Turn me out and I’ll wander, baby
Stumbling in the neon groves.
The Doors, “Soul Kitchen”, 1966
It’s normally a sign of laziness and/or sloppiness if a film festival schedules the same movie two years in a row, but the fact that Thom Andersen’s Los Angeles Plays Itself (2004) was shown in Vienna during consecutive Viennales was surely a cause for celebration rather than criticism. Technically speaking, of course, neither screening was part of the Viennale per se: whereas the Viennale “proper” (under the leadership of Hans Hurch) occupies 13 days towards the end of each October, the Austrian Filmmuseum (head honcho: Alex Horwath) always stages a month-long “joint retrospective” providing a separate, equal and parallel program which invariably proves catnip for Viennale-attending public and professionals alike.

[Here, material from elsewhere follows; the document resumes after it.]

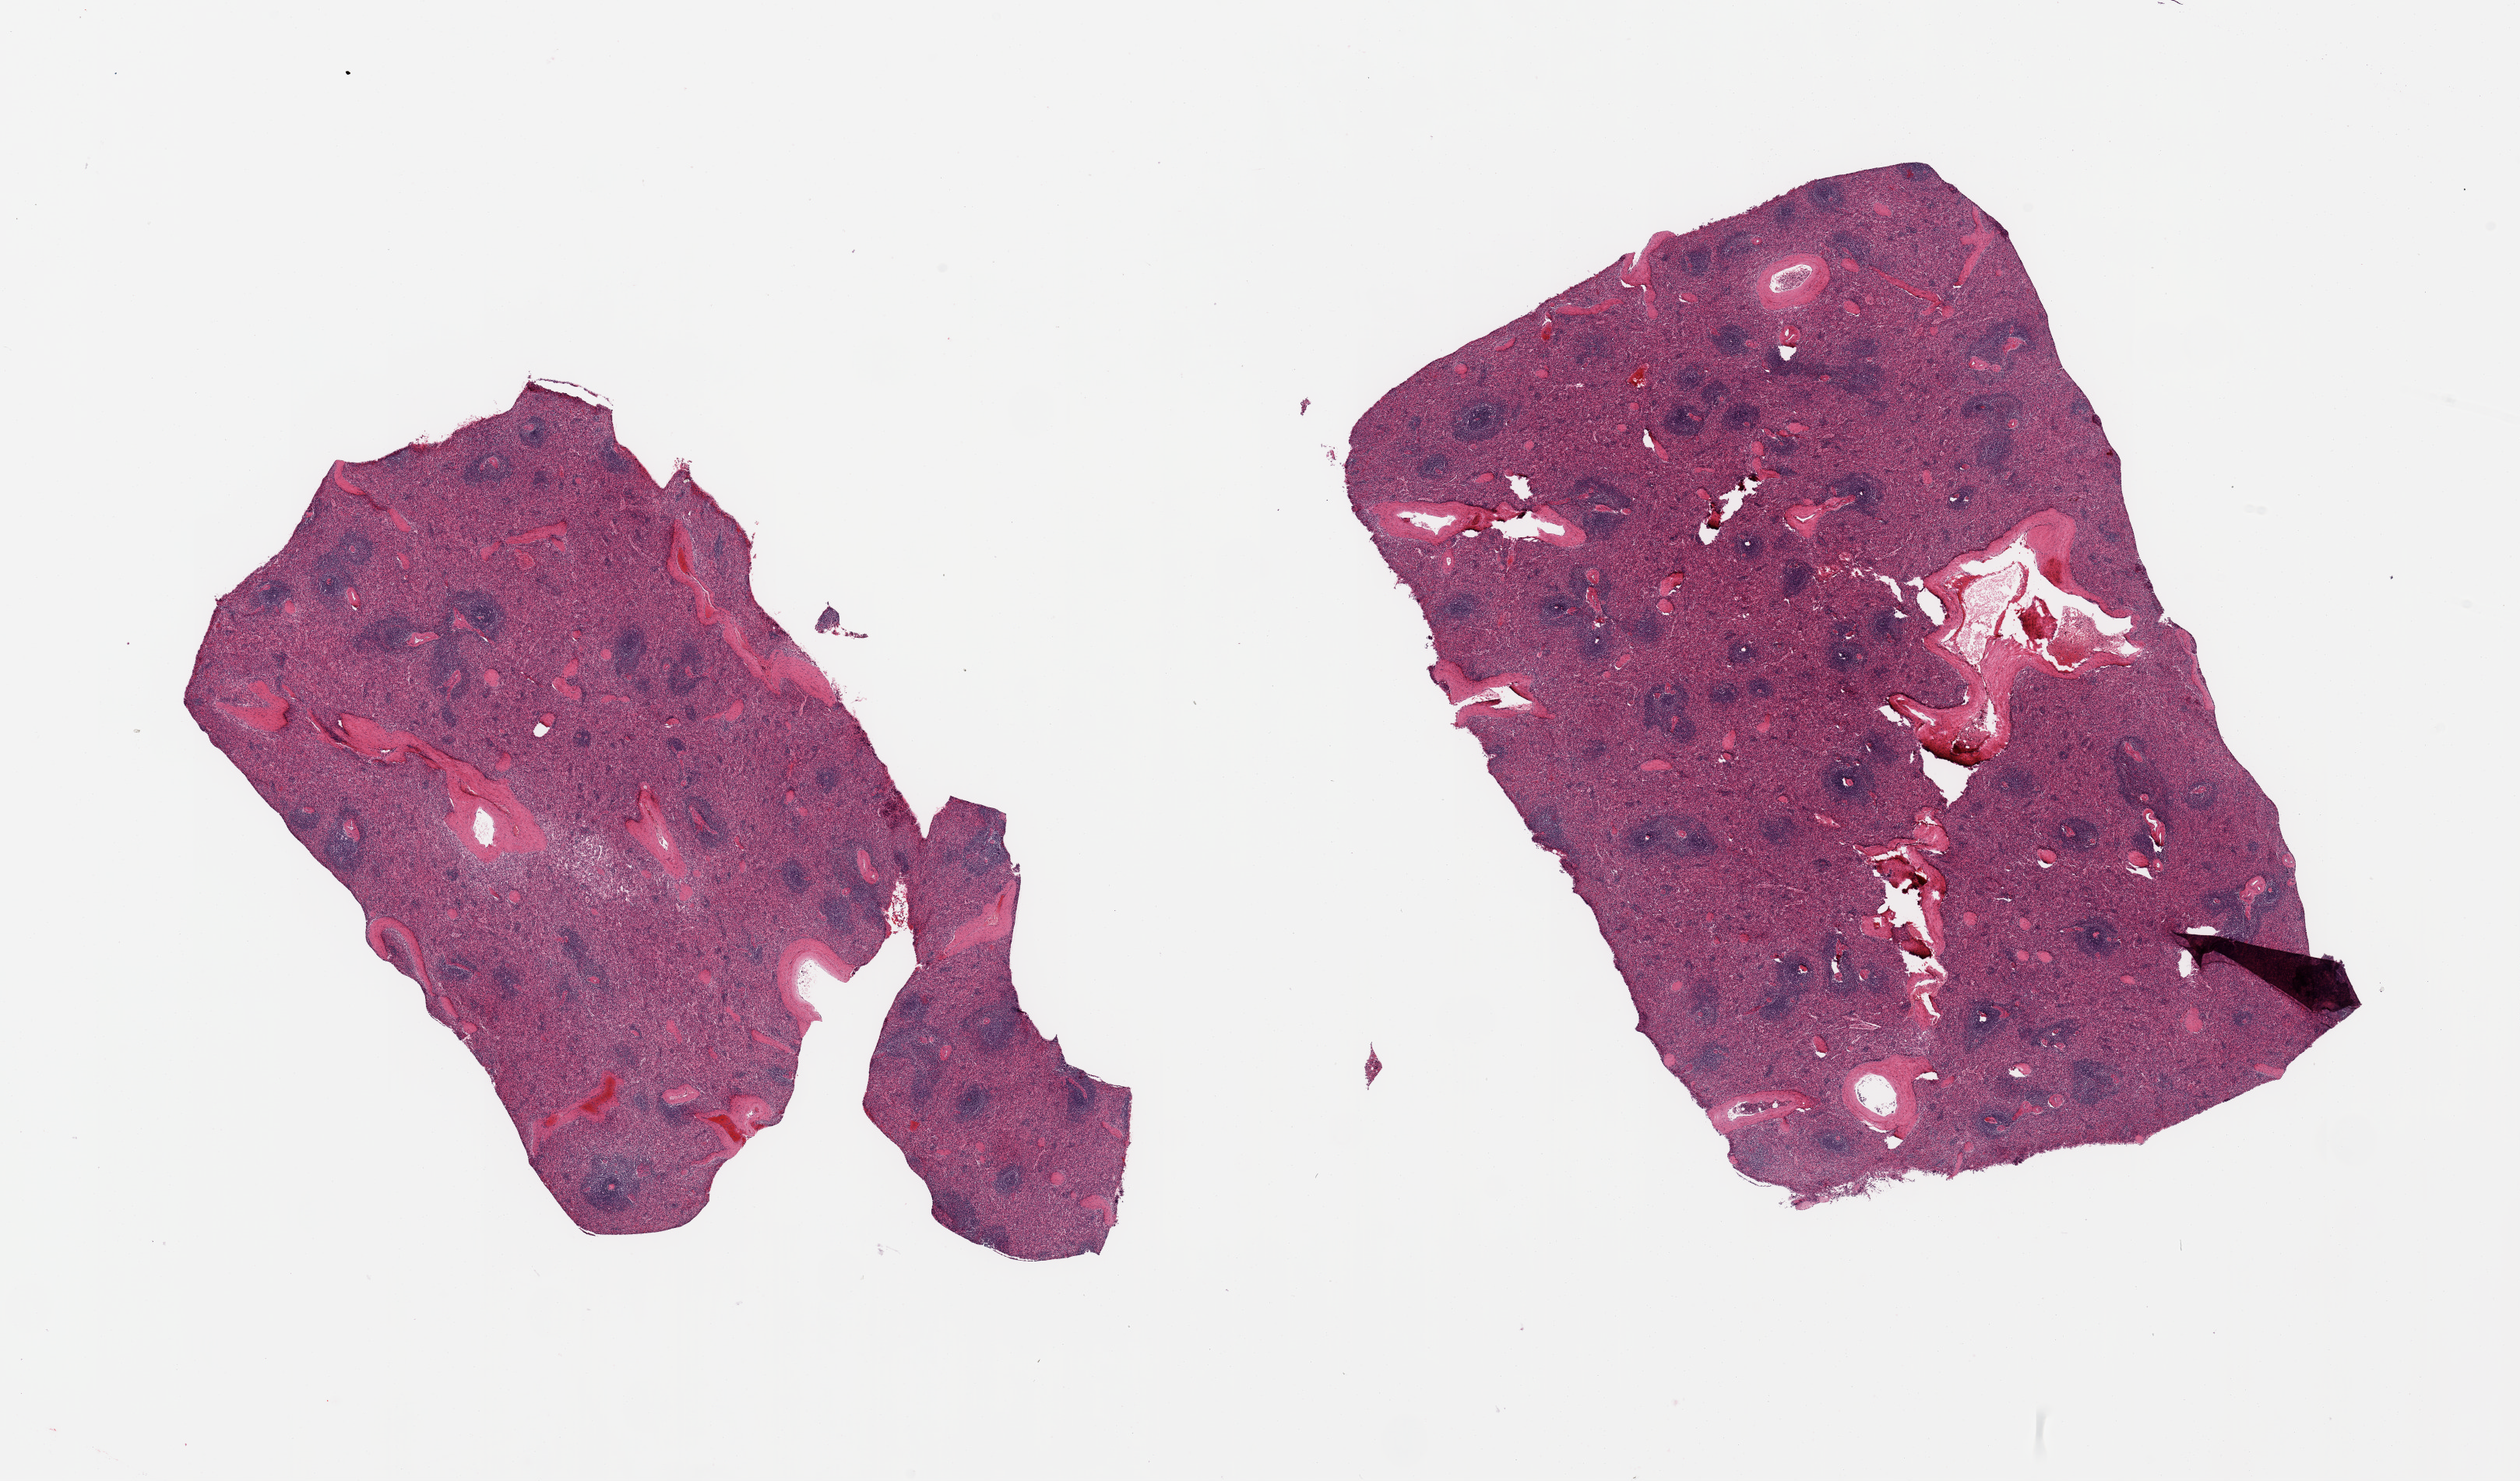
Haematoxylin and eosin whole-slide image — a low-resolution overview of the entire scanned area, about 25.6 x 15.0 mm (slide scanned at 20x), PAXgene-fixed, paraffin-embedded tissue, target tissue: spleen, donor tissue sample. Donor: male.
Review note (as recorded): 2 pieces, no abnormalities.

In 2007, Jean-Pierre Gorin curated “The Way of the Termite”, a Manny Farber-inspired selection of essayistic cinema whose highlights included his own, inexplicably under-appreciated masterpiece Routine Pleasures (1986), Patrick Keiller’s peerless Robinson In Space (1996) and Los Angeles Plays Itself. The latter, one of the most remarkable pictures of the present decade, is a 169-minute portrait of Los Angeles told through clips from the films shot there over the last century: from Chinatown and Point Blank to The Exiles and Bush Mama to A Passion To Kill and Dead Homiez.
It was therefore an inspired — and entirely logical — step for Andersen then to assemble a selection of these works for this year’s parallel-programme at the Filmmuseum: as the Viennale’s official website puts it: “With the Retrospective, Andersen expands on his film’s approach: due to his detailed knowledge of the city, its history and its film cultures, he creates a fascinating portrait of the real Los Angeles, oscillating between film noir and the avant-garde, Academy-Award winning classics and the gay underground, critical film essays and roaring genre flicks, slapstick comedies and rock music.”
Watching Andersen’s programmes (as my jury duties allowed) was an unusual cinematic experience, as it involved seeing each film on two separate levels: watching the work for its own intrinsic merits (the most satisfying of the features I caught: H B Halicki’s sui generis 1974 rock-the-house smash-em-up Gone In 60 Seconds), and also for the glimpses afforded of actual Los Angeles locations over the years. Thus even a film as objectively “deficient” as B L Norton’s Cisco Pike — a somewhat blatant attempt to cash in, Easy Rider style, on the youth drug culture of its era, featuring a meanderingly paceless plot and a charisma-bypass lead performance from a very young Kris Kristofferson — becomes a fascinating opportunity to glimpse certain key Los Angeles locales as they looked around 1971/2.
Chief among these is the legendary Santa Monica diner Olivia’s Place, where Kristofferson’s drug-pushing, folk-strumming protagonist meets a pimp-tastic Antonio Fargas (a performer who, like pretty much everyone else in the picture, effortlessly acts the hapless lead off the screen). Indeed, one rather longs for the option to erase Kristofferson from the screen altogether — like the birds in video-artist Martijn Hendricks’ Give Us This Day Our Daily Terror (Hitchcock’s The Birds sans feathered friends) so as better to savour the Angeleno street-scenes, architecture, store-fronts and general atmosphere.
In a rather neat coup of programming, Andersen preceded Cisco Pike with his own short Olivia’s Place, a rather wonderful six-minute short from 1966 in which footage shot at the diner (“On Sunday, January 16, 1966, we shot 200 feet of 16mm Kodak Ektachrome MS film, type 7256, at Olivia’s Place, 2618 Main Street, Santa Monica, California” — opening title-card) is accompanied, jukebox-style, by the full recording of Big Jay McNeely’s “There Is Something On Your Mind”.
As Morgan Fisher put it, in a quotation that to some degree also applies to the Filmmuseum (Alex’s Place) and the Viennale (Hans’s Place), “Olivia’s Place was an expression of one woman’s sensibility. Olivia knew what she liked, she knew what suited her and what suited her customers, and her customers reciprocated by being loyal customers. When things are the way you want them, there is no need to change.”
Olivia’s Place was demolished in 1973.